Removing some sections of the river from the impaired list can have important policy and management implications, said Erin Scott, project manager at the water resources center. State and federal money could then be spent on restoration and management of other streams on the list or even targeted toward portions of the West Fork where elevated turbidity is still a problem.

Scott and the center’s staff, including students, have collected water samples at nine sites on the river. Four of these sites – the headwaters at Winslow, Brentwood Mountain Road, Woolsey Bridge near the town of West Fork and Riverside Park in West Fork – are in the Boston Mountains ecoregion and the other five – Baptist Ford south of Greenland, Drake Field northeast of Greenland, Tilly Willy Bridge, Dead Horse Mountain Road and Mally Wagnon Road – are located in the Ozark Highland ecoregion closer to Fayetteville. So far, Scott said, data they’ve collected suggest that the majority of the river does not have turbidity levels that exceed the state’s water quality standard. In fact, only two of the nine sample sites – Mally Wagnon and Dead Horse Mountain – have consistently demonstrated high turbidity.

“Not surprisingly,” says Scott, “these areas are far downstream, near Fayetteville, where the landscape becomes much more urbanized.”

When the project is finished, Haggard and the center’s staff will present their findings to the Arkansas Department of Environmental Quality.

The Water Watchers

The West Fork turbidity study is only one of many water-quality projects performed by the Arkansas Water Resources Center. Housed in the University of Arkansas System Division of Agriculture, the center monitors water quality throughout the state, trains future water scientists and engineers, and helps local, state and federal agencies manage Arkansas’ water resources.

The center is part of a national network of 54 institutions – one in each state, the District of Columbia and three U.S. territories – that comprise the National Institutes of Water Resources, which was founded in 1964 when Congress passed the Water Resources Research Act. The center receives funding from the U.S. Environmental Protection Agency, the U.S. Geological Survey, the Arkansas Game and Fish Commission, and the Arkansas Natural Resources Commission.

Each month, the center analyzes approximately 500 water samples, and sometimes more during the rainy season. It collects samples from 15 sites in Northwest Arkansas on a weekly basis. The center also runs a fee-based water quality laboratory that faculty, industry and the general public can use for water- sample analysis.
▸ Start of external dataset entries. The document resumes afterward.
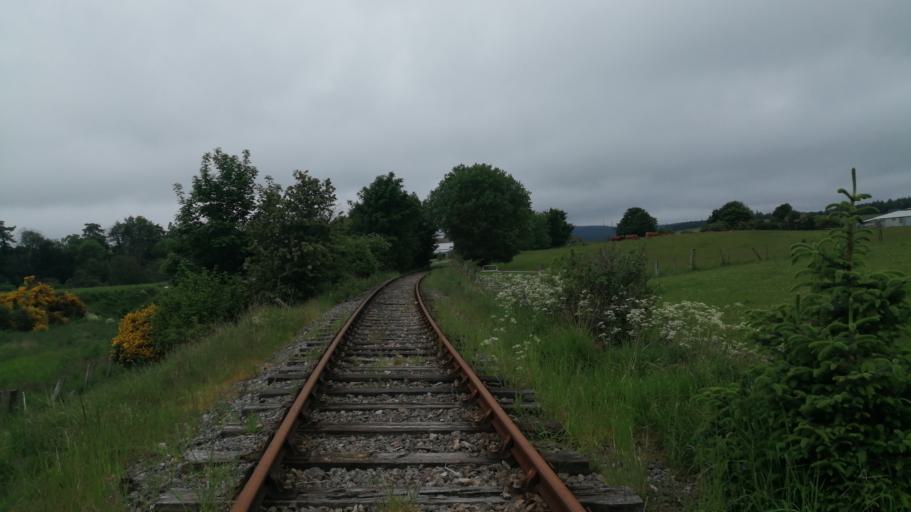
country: GB
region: Scotland
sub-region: Moray
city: Keith
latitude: 57.5343
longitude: -2.9638
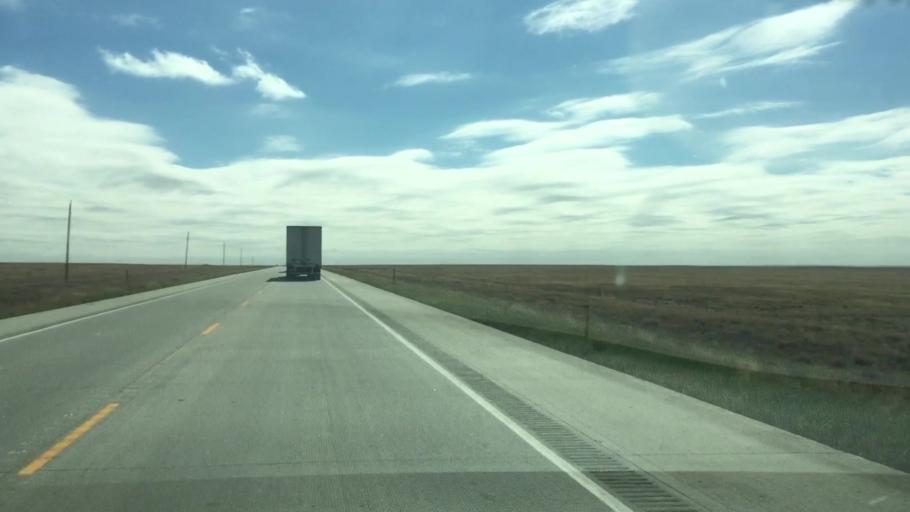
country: US
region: Colorado
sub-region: Lincoln County
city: Hugo
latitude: 39.0205
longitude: -103.3114
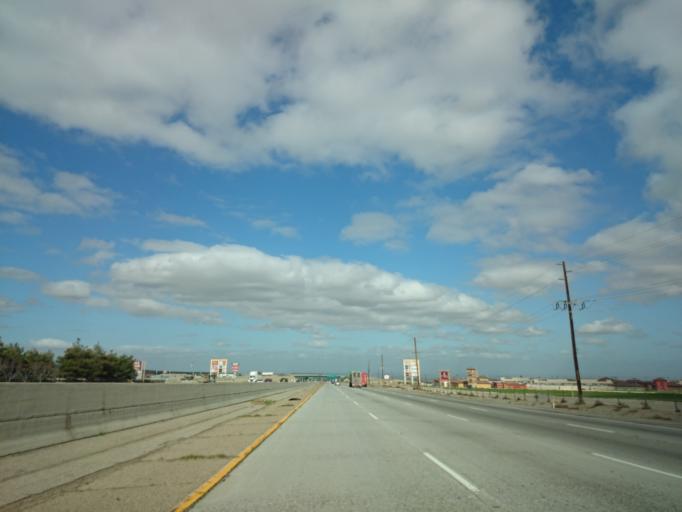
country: US
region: California
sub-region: Kern County
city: Frazier Park
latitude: 34.9801
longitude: -118.9433
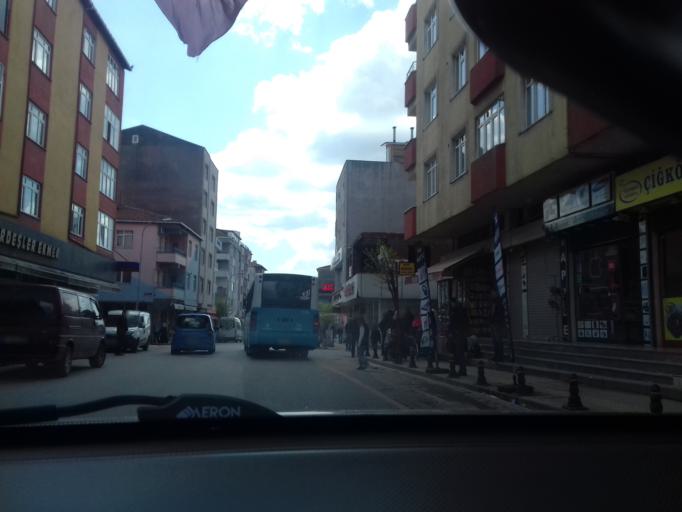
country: TR
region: Istanbul
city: Pendik
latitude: 40.8835
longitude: 29.2865
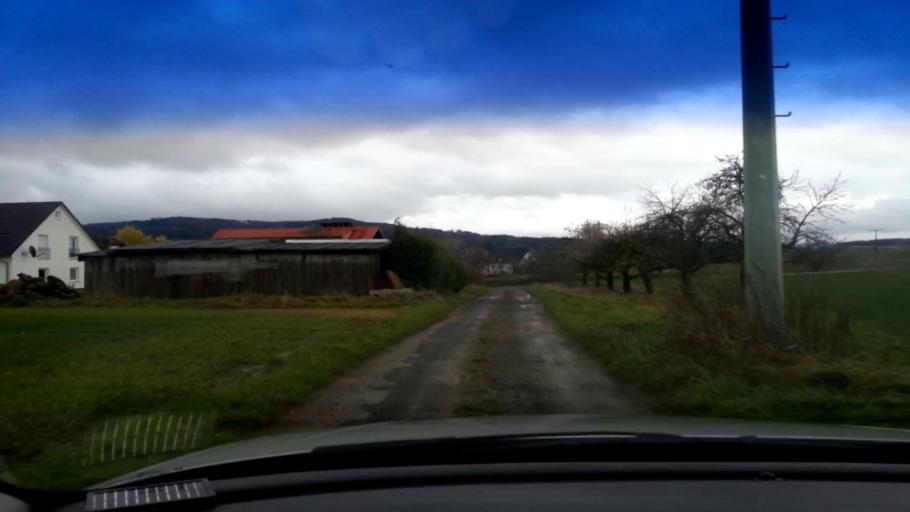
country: DE
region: Bavaria
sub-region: Upper Franconia
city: Ebensfeld
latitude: 50.0353
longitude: 10.9974
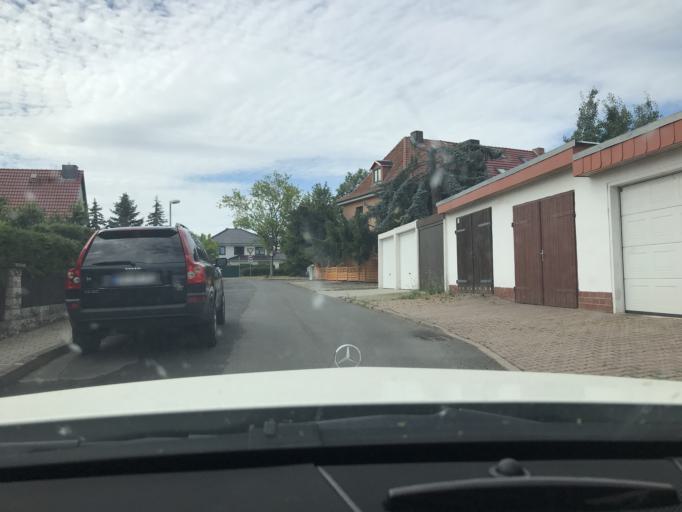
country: DE
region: Thuringia
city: Muehlhausen
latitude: 51.2023
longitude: 10.4746
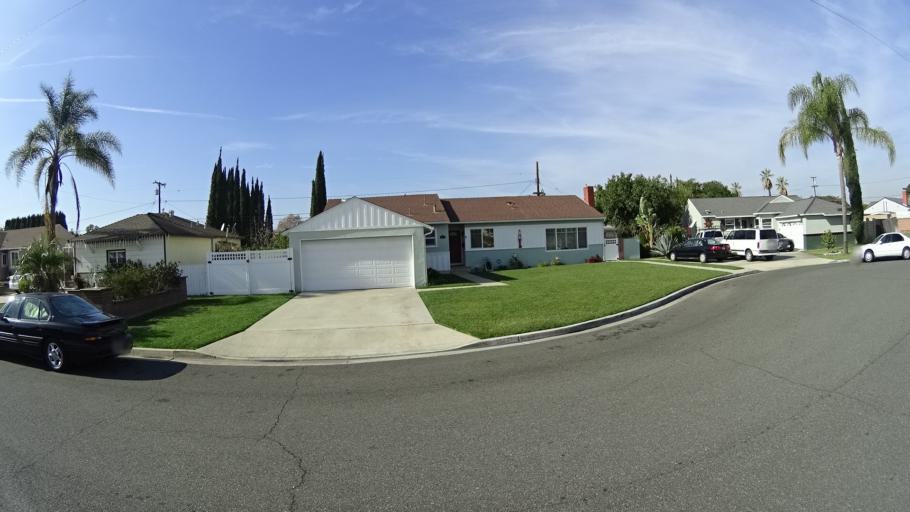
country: US
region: California
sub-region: Orange County
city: Garden Grove
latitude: 33.7976
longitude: -117.9249
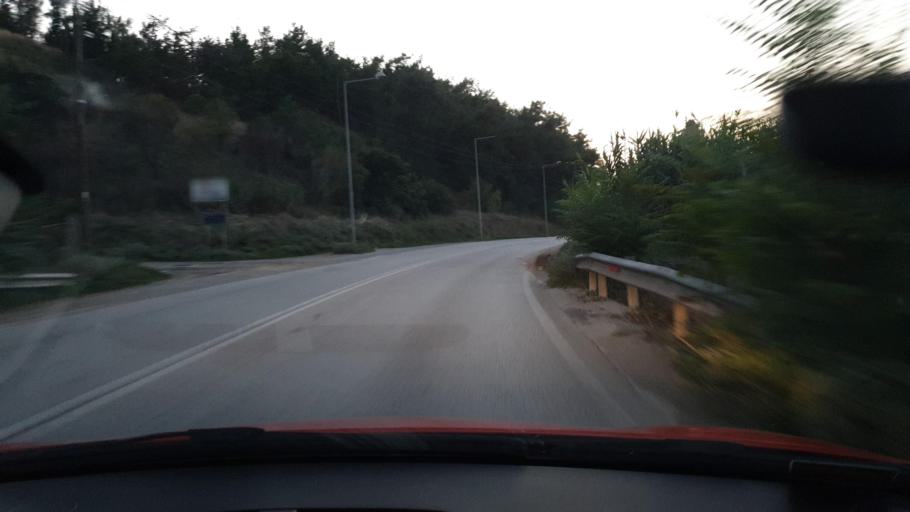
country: GR
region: Central Macedonia
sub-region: Nomos Thessalonikis
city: Agia Triada
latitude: 40.4985
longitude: 22.8805
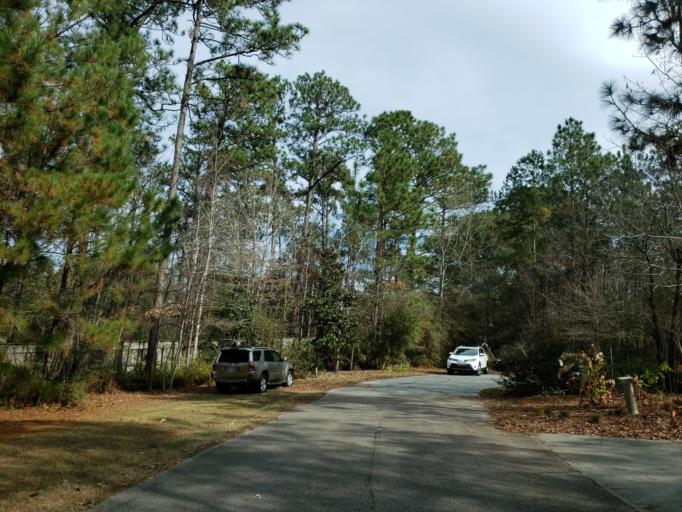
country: US
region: Mississippi
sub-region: Lamar County
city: West Hattiesburg
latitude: 31.3028
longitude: -89.3454
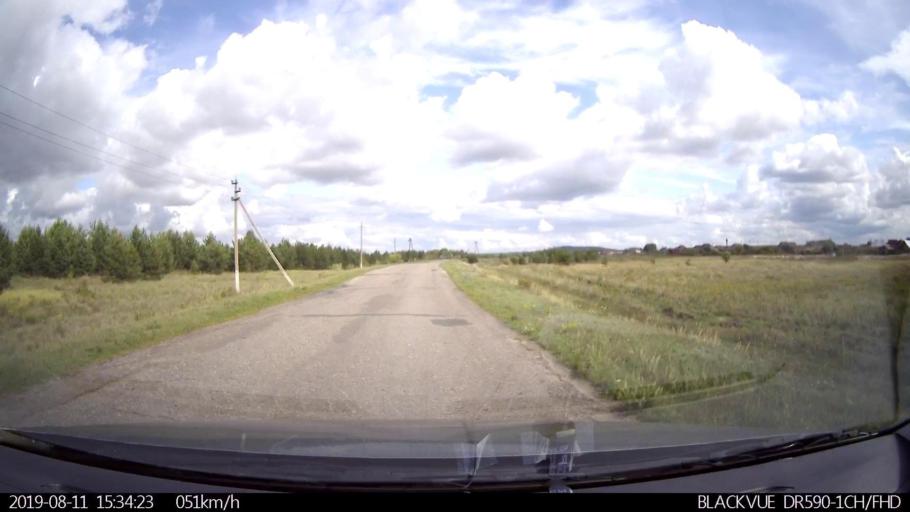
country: RU
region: Ulyanovsk
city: Ignatovka
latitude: 53.8617
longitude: 47.5949
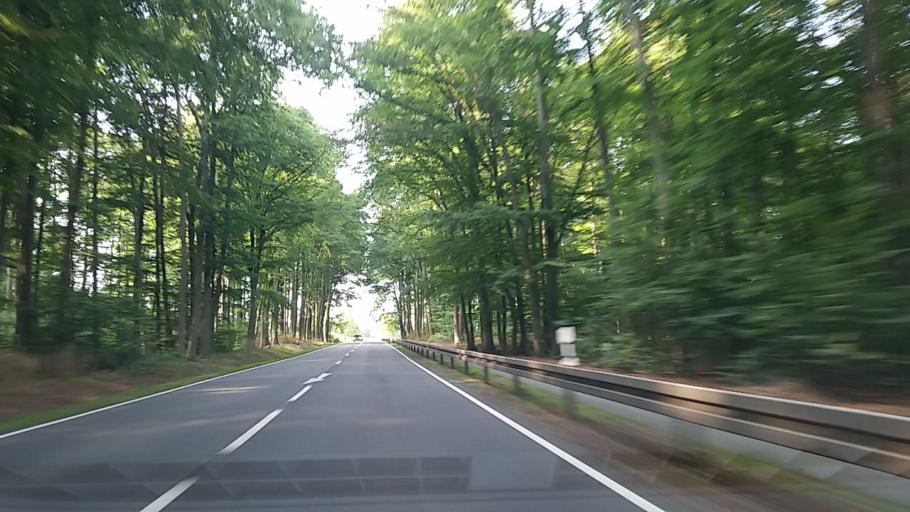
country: DE
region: Mecklenburg-Vorpommern
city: Hagenow
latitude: 53.4111
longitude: 11.1275
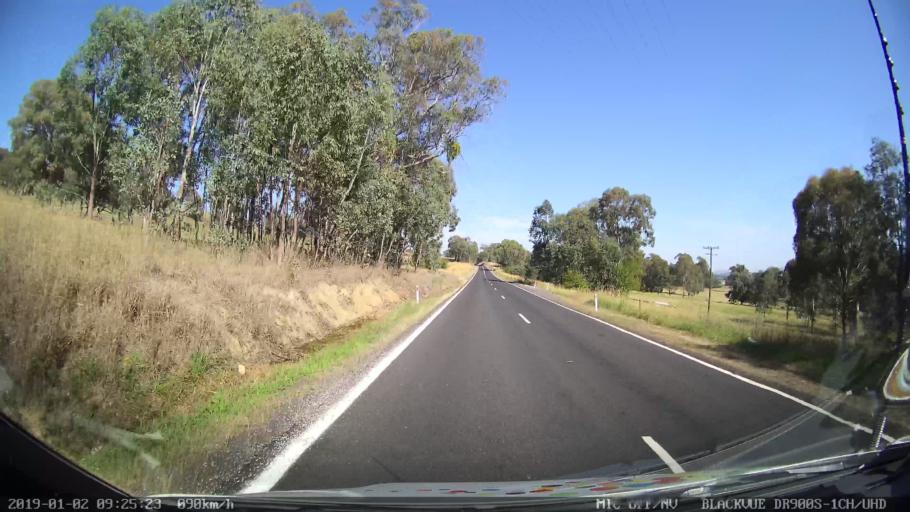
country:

With a higher priority on the Illinois River and upper section of the White River, which includes Beaver Lake, the Arkansas Water Resources Center collaborates with the Beaver Watershed Alliance, the Illinois River Watershed Partnership and the Lake Fayetteville Watershed Partnership to ensure safe and clean drinking water for the residents of Northwest Arkansas.

“Really, our purpose is to provide a consistent and reliable program showing how water quality changes over time,” said Brian Haggard, the center’s director since 2008.

A professor of agricultural and biological engineering, Haggard formerly served as president of the National Institutes for Water Resources. Along with current officers and other organization representatives, Haggard lobbies elected officials for additional research funding and Congressional re-authorization of the Water Resources Research Act.